Died alone. That is not even in the same realm as what Pete did. ”

She takes a deep breath, hands on her hips, before continuing, “And you’ve never lied by omission? Never kept something to yourself because you thought it was the best way to protect someone?” Her brow arches, sharp as a blade, finger pointing in my face. “Don’t you dare lie to me, Jacob.”

I glance away, jaw locking until my teeth ache. Damn it, she’s right. She’s so damn right. I’ve always been reactive—jump first, think later. And when Lyla said she’d led him to us, I didn’t stop to think at all. The anger came like a flood. The hurt? That came even faster.

A hard smack lands at the back of my head.

“Fuck, Mom!”

“And now I’m pissed that I had to knock sense into you!”

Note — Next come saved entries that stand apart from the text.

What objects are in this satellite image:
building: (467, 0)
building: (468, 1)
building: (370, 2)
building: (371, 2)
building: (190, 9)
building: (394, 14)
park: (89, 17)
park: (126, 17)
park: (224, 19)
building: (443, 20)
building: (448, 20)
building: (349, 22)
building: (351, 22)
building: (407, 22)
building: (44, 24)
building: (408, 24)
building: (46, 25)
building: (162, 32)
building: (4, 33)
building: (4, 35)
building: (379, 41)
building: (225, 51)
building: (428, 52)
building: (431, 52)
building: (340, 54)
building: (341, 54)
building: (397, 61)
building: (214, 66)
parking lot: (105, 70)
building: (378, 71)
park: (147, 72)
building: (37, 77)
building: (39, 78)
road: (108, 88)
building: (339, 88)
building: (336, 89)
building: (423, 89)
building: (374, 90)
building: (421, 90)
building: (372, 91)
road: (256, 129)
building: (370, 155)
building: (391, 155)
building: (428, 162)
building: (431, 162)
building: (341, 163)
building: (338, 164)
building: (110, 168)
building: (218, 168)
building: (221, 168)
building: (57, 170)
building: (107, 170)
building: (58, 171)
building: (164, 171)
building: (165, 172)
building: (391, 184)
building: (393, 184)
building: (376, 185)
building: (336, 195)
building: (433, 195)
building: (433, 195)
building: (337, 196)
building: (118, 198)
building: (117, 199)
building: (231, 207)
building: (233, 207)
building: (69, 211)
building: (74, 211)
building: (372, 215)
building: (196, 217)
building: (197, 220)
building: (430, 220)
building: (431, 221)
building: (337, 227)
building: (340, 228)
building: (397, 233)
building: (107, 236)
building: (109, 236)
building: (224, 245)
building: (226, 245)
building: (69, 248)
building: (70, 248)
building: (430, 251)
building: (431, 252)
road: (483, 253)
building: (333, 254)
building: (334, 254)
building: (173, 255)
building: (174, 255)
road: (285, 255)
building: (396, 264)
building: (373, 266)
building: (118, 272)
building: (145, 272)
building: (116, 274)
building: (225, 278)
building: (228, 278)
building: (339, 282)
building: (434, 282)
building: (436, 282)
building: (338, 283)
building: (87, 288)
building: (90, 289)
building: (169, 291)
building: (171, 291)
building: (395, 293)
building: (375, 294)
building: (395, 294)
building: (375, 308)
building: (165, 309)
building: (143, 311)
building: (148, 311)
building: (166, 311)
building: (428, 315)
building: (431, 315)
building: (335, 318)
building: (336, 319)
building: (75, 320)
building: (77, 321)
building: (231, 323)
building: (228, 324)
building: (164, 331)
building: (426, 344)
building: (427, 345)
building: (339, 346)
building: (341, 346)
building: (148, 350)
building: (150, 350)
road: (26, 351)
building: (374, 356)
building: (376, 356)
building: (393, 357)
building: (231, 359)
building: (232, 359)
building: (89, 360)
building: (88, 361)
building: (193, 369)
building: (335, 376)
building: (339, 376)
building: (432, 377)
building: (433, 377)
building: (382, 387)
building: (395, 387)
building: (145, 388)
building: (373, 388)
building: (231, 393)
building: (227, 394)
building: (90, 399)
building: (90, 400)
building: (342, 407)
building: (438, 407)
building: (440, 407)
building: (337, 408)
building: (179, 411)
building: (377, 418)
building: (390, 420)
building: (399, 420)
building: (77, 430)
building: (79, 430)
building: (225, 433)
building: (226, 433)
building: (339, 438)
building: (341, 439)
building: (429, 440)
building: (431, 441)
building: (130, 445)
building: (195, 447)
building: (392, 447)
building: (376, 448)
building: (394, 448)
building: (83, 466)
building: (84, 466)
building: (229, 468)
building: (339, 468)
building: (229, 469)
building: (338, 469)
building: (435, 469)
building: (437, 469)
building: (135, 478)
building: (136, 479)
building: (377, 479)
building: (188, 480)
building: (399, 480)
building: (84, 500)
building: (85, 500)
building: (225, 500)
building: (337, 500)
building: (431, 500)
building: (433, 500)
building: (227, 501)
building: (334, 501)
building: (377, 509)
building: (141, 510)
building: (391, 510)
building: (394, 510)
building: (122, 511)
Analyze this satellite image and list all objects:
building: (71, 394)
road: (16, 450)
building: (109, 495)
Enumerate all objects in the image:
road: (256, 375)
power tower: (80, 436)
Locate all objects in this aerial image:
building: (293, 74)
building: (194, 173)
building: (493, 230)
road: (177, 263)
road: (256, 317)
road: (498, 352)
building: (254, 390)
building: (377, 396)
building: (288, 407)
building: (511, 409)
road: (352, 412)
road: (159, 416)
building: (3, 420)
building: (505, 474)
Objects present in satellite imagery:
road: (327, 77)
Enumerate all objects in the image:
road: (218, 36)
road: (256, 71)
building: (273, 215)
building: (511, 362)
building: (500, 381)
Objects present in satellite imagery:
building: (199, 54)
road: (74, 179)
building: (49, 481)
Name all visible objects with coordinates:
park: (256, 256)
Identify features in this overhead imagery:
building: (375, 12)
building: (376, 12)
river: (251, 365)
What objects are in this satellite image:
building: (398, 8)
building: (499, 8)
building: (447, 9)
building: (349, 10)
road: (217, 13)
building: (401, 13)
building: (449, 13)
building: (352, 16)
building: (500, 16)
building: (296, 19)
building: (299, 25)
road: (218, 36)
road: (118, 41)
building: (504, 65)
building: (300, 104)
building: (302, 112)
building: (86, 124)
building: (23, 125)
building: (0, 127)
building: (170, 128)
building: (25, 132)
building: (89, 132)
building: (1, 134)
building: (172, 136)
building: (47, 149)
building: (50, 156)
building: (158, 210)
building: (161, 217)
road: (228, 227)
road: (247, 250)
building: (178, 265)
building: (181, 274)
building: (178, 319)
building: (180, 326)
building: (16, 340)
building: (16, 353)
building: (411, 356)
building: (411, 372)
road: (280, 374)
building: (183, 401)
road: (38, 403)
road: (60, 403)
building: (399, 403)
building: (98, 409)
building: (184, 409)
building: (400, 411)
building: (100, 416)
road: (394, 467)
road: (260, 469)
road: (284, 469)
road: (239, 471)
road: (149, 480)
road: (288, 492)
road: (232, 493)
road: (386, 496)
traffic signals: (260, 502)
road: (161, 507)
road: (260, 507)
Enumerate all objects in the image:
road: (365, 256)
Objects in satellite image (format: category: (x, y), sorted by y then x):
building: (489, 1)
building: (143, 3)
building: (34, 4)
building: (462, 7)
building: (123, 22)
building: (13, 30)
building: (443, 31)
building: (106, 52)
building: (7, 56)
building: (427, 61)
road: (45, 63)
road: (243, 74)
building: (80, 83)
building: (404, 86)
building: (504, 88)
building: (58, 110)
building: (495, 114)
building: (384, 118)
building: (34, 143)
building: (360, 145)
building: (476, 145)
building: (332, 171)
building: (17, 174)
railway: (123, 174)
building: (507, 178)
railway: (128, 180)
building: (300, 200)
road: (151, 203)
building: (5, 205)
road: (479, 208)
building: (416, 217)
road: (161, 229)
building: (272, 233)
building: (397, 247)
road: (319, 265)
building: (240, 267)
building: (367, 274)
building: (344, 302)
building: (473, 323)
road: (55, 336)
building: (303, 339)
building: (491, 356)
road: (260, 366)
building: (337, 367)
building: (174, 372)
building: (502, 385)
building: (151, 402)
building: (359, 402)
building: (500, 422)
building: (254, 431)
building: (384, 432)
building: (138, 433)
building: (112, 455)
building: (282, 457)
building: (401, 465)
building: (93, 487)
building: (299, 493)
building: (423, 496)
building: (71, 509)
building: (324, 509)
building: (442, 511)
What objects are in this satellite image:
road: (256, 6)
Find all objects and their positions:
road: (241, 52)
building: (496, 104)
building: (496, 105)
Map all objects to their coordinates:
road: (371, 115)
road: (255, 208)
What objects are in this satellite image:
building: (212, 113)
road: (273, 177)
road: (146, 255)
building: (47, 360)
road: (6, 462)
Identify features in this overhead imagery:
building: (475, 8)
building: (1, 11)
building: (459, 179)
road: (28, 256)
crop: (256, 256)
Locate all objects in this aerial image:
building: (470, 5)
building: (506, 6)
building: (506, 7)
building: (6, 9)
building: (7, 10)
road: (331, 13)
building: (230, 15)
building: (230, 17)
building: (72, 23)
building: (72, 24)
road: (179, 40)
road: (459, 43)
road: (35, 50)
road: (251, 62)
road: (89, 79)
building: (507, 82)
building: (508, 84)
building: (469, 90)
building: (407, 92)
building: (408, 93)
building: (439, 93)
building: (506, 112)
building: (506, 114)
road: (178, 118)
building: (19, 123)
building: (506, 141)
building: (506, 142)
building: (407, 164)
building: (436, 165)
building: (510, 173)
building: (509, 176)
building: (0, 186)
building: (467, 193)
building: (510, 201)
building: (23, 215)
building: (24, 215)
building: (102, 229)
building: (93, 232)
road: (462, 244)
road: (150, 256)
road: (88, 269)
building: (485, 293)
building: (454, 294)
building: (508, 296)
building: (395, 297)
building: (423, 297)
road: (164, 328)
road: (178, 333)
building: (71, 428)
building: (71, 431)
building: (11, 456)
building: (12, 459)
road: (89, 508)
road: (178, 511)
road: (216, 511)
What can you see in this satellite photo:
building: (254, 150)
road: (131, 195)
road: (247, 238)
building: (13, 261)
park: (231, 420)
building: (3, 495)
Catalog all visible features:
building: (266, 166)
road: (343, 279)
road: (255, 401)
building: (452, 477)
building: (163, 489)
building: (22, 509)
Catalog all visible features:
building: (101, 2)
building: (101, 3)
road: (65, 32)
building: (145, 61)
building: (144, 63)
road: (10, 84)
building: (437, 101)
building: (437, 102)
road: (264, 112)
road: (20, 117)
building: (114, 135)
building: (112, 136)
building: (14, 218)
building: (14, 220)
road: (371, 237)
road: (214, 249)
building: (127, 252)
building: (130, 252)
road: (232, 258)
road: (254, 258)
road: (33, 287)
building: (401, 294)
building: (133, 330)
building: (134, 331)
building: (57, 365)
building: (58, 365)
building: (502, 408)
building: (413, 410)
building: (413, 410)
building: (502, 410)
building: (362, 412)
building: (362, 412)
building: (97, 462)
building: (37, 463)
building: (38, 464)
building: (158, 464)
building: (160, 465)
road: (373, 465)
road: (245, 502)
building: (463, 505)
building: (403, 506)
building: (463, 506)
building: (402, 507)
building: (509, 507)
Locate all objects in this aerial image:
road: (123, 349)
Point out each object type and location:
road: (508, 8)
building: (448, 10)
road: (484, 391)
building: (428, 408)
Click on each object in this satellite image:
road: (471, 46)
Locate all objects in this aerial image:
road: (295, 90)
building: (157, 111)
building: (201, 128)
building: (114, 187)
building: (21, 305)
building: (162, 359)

Beneath the anger, beneath the justifications I keep feeding myself, there’s guilt. Heavy. Sour. It sits in my gut like rusted metal, corroding everything it touches. Because now she’s out there alone, and I might’ve just made damn sure she stays that way.

“I don’t even know where she’s headed,” I admit, my voice low, rough. “She’s not going to make it easy for me to find her. And if he’s still out there—”

Mom reaches into her jacket pocket without breaking eye contact and flicks something at me. Reflex kicks in—I catch it. Leon’s truck keys.

I look up at her, confused, but she’s already folding her arms, planting herself like a wall I’m not getting around. “Stop sitting here feeling sorry for yourself and go look. Bring her back. I have a feeling Lyla is closer than you think.”

The keys are cold in my palm, the weight of them pulling at my chest. I stare at the jagged teeth, then lift my gaze to hers. “She might not want to come back.”

She opened her wounds to me, told me about her partner, about the guilt eating her alive, and I threw it all back at her. Took her pain and weaponized it. Mark’s death, her biggest regret, and I acted like it was her fault. Like she was the monster.

God, I want to punch myself in the dick.

Her mouth tightens into something unyielding. “Then make her want to. You’re stubborn, Jacob—hell, it’s your defining trait. Time to use it for something that matters instead of driving people away.”

My throat feels tight, but I nod once. “All right.”

I’m halfway to the door when she calls after me, her voice sharp enough to hook between my shoulder blades. “And when you do find her? Maybe lead with something other than ‘get out.’ ”

A humorless huff escapes me—half laugh, half self-loathing. “Yeah. I’ll work on that.”

The door swings shut behind me. The keys clink in my grip like a promise. And for the first time since she drove off, I’ve got a direction.

And I’m not stopping until I find her.